İç piyasada haziran ayından itibaren büyük bir hareketlilik yaşanıyor. Bu dönemi verimli geçiren Türk hazır giyim markaları da, bu günlerde yeni sezona hazırlanıyor. Ancak üretim tarafındaki sıkıntı, hem ürün temininde hem de finansman tarafında ciddi bir problem yaratmış durumda. B&G Store’un sahibi Seyidullah Nebati, hammadde fiyatlarında ciddi bir artış olduğuna dikkat çekerek, atölyelerde sıra olduğunu, normalde 10 TL’ye dikilen bir ürün için 17-18 TL istendiğini söylüyor.
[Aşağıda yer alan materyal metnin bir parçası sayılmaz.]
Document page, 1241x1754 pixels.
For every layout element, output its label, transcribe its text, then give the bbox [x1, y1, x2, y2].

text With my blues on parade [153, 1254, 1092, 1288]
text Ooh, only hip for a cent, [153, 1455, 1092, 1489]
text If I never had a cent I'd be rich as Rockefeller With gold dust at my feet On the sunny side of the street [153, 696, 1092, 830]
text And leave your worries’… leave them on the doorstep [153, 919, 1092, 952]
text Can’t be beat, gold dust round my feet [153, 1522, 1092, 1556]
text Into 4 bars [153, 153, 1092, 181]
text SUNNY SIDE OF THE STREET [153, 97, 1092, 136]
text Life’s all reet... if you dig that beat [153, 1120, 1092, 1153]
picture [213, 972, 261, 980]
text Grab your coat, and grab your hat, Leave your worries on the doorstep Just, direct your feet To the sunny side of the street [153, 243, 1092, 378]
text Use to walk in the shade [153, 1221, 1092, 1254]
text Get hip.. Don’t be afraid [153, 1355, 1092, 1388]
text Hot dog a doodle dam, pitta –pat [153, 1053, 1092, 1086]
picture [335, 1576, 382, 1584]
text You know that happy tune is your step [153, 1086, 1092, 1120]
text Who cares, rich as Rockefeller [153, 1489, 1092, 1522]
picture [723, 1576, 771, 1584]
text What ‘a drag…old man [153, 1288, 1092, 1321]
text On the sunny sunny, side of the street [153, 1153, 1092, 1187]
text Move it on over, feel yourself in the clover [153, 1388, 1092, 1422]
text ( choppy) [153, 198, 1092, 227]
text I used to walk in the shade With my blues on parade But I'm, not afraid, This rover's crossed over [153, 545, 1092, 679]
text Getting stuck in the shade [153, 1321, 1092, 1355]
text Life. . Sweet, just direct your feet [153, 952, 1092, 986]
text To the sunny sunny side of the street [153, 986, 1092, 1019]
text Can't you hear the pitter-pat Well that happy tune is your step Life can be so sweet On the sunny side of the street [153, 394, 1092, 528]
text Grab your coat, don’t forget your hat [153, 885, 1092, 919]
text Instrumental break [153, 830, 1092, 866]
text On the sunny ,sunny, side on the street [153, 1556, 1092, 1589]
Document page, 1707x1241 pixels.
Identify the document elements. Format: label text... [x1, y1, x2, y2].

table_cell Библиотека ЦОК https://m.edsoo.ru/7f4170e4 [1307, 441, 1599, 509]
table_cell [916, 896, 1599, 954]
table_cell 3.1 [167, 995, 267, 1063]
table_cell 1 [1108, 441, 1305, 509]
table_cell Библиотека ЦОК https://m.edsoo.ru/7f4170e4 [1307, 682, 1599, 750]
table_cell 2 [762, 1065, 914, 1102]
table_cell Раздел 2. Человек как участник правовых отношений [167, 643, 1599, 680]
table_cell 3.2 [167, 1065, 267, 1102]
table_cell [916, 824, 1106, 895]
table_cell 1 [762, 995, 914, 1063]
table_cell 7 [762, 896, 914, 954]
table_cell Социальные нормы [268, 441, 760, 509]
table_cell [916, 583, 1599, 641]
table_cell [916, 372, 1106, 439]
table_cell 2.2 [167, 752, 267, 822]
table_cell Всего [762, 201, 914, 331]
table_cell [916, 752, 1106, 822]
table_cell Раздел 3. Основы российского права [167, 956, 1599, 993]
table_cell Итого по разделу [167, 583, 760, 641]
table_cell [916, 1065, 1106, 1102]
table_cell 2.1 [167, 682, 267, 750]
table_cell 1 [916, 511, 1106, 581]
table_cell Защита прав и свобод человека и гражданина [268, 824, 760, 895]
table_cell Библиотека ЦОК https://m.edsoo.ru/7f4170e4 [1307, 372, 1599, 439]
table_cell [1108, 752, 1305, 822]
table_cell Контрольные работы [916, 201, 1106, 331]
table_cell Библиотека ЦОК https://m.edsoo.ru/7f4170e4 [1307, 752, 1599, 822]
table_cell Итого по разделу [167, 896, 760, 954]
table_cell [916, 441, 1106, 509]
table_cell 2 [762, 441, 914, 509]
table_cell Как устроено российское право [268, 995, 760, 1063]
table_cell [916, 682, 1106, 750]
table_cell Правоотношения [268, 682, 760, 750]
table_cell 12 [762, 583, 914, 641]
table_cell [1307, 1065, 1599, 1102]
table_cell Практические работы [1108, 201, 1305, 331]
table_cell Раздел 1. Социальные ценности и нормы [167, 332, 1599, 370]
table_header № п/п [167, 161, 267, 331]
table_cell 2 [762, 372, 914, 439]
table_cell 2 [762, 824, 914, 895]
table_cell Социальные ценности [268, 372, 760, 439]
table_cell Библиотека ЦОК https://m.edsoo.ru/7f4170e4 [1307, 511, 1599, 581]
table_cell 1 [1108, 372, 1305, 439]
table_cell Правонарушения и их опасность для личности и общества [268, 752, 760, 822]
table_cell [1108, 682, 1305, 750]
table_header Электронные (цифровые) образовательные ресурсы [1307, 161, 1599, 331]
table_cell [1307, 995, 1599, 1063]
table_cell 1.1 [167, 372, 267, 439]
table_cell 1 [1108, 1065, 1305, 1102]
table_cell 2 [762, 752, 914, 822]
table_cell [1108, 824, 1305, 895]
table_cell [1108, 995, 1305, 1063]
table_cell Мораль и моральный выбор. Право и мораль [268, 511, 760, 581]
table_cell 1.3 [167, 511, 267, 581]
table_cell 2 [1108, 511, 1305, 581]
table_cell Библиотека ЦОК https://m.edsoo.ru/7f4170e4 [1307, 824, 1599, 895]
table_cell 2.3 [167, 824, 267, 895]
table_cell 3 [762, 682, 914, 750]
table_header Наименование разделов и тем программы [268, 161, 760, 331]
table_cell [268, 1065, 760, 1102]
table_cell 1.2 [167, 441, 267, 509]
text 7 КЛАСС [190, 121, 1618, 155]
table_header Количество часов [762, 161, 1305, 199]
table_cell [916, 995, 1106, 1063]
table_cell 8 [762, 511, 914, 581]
Bu durumun iç piyasa markalarını olduğu kadar ihracatçıları da tehdit edeceğini belirten Nebati, “21 yıllık ticaret hayatımda böyle karmaşık bir dönem görmedim. Hiçbir şeyin fiyatı yok. Terminler 1-2 ay uzadı. Üretimde yığılma var ama talebi karşılayacak üretim tesisi yok” diyor. Eskiden iş yaptıkları 15-20 olan üretici sayısını, bu dönemde yeni bağlantılarla 30-40’a kadar çıkardıklarını açıklayan Nebati, bu soruna şöyle bir çözüm önerisi getiriyor: “Küçük işletmelere, şehirler fark etmez, özel teşvikler ve krediler çıkarılabilirse, üretim yapmak için ciddi bir arz oluşacaktır. İstanbul gibi büyük metropollerde de bu küçük işletmelere ihtiyacımız var. Herkes, büyük markalar gibi yüksek volümlü sipariş vermiyor. KOBİ boyutundaki markalar için butik üreticiler de gerekli.